Maintaining your own version of Hadoop 0.20-append

If you must integrate some additional patches into Hadoop 0.20.2 and/or Hadoop 0.20-append (normally in the form of backports of patches for Hadoop 0.21 or 22.0), you can create a local branch based on the Hadoop version you are interested in. Yes, this creates some effort on your behalf so you should be sure to weigh the pros and cons of doing so.

Imagine that, for instance, you use Hadoop 0.20-append based on branch-0.20-append because you also want to run the latest stable release of HBase on your Hadoop cluster. While doing your benchmarking and stress testingof your cluster, you have unfortunately discovered a problem that you could track down to HDFS-611. So a patch is available (you might have to do some tinkering for backporting it) but it is not in the version of Hadoop you are running, i.e. it is not in the stock branch-0.20-append.

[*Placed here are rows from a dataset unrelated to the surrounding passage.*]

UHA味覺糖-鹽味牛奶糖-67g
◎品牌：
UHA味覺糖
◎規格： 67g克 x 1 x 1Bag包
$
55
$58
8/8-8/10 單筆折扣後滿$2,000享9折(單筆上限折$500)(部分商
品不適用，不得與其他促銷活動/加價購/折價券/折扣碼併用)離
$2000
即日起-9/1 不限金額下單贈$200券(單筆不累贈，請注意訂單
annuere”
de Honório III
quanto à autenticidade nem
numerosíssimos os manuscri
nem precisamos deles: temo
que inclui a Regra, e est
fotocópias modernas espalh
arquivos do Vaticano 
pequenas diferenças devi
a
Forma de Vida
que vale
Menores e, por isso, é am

What you can do is to create a local git branch based on your Hadoop version (here: branch-0.20-append) where you can integrate and test any relevant patches you need. Please understand that I will only describe the basic approach here — I do not go into details on how you can make sure to stay current with any changes to the Hadoop version you are tracking after you followed the steps below. There are a lot of splendid git introductions such as theGit Community Book that can explain this much better and thoroughly than I am able to.

# Make sure we are in branch-0.20-append before running the next command
$ git checkout branch-0.20-append

# Create your own local branch based on the latest version (HEAD) of the official branch-0.20-append
$ git checkout -b branch-0.20-append-yourbranch

Verify that the two append branches are identical up to now.

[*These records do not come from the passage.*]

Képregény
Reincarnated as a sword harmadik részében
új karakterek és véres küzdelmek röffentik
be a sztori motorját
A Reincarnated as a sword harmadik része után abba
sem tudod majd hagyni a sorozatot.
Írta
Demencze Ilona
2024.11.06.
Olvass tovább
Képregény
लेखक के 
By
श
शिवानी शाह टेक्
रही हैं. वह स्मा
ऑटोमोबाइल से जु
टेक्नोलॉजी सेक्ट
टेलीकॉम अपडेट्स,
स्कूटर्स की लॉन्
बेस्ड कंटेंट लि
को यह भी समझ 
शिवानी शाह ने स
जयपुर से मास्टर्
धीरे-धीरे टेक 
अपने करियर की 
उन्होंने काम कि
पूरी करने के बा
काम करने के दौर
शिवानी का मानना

# Verify that your local branch and the "official" (remote) branch are identical
$ git show-branch branch-0.20-append branch-0.20-append-yourbranch
! [branch-0.20-append] HDFS-1554. New semantics for recoverLease. Contributed by Hairong Kuang.
 * [branch-0.20-append-yourbranch] HDFS-1554. New semantics for recoverLease. Contributed by Hairong Kuang.
--
+* [branch-0.20-append] HDFS-1554. New semantics for recoverLease. Contributed by Hairong Kuang.

# Yep, they are.

Apply the relevant patch to your branch. In the example below, I apply a backport of the patch for HDFS-611 forbranch-0.20-append via the file HDFS-611.branch-0.20-append.v1.patch. Note that this backport is not available on the HDFS-611 page — I created the backport myself based on the HDFS-611 patch for Hadoop 0.20.2 release (HDFS-611.branch-20.v6.patch).

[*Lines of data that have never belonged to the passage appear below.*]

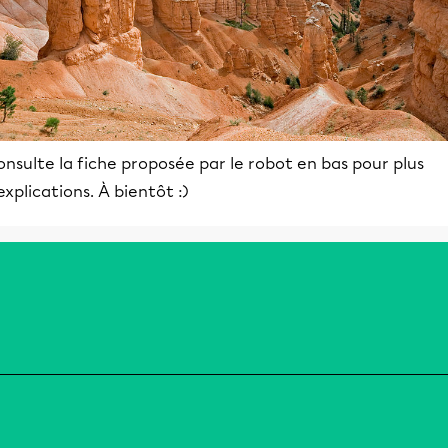
nsulte la fiche proposée par le robot en bas pour plus
explications. À bientôt :)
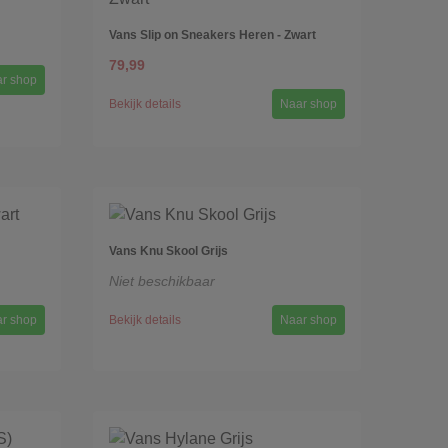
Vans Slip on Sneakers Heren - Zwart
79,99
r shop
Bekijk details
Naar shop
Vans Knu Skool Grijs
Niet beschikbaar
r shop
Bekijk details
Naar shop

# Apply the patch to your branch
$ patch -p1 < HDFS-611.branch-0.20-append.v1.patch

# Add any modified or newly created files from the patch to git's index
$ git add src/hdfs/org/apache/hadoop/hdfs/protocol/FSConstants.java \
         src/hdfs/org/apache/hadoop/hdfs/server/datanode/FSDataset.java \
         src/hdfs/org/apache/hadoop/hdfs/server/datanode/FSDatasetAsyncDiskService.java \
         src/test/org/apache/hadoop/hdfs/TestDFSRemove.java

# Commit the changes from the index to the repository
$ git commit -m "HDFS-611: Backport of HDFS-611 patch for Hadoop 0.20.2 release"

Verify that your patched branch is one commit ahead of the original (remote) append branch.

# Compare the commit histories of your local append branch and the original (remote) branch
$ git show-branch branch-0.20-append branch-0.20-append-yourbranch
! [branch-0.20-append] HDFS-1554. New semantics for recoverLease. Contributed by Hairong Kuang.
 * [branch-0.20-append-yourbranch] HDFS-611: Backport of HDFS-611 patch for Hadoop 0.20.2 release
--
 * [branch-0.20-append-yourbranch] HDFS-611: Backport of HDFS-611 patch for Hadoop 0.20.2 release
+* [branch-0.20-append] HDFS-1554. New semantics for recoverLease. Contributed by Hairong Kuang.

# Yep, it is exactly one commit ahead.

Voilà!

And by the way, if you want to see the commit differences between Hadoop 0.20.2 release, the official branch-0.20-append and your own, patched branch-0.20-append-yourbranch, run the following git command:

$ git show-branch release-0.20.2 branch-0.20-append branch-0.20-append-yourbranch

Conclusion

I hope this article helps you to build a Hadoop 0.20.x version for running HBase 0.90.2 on in a production environment. Your feedback and comments are as always appreciated.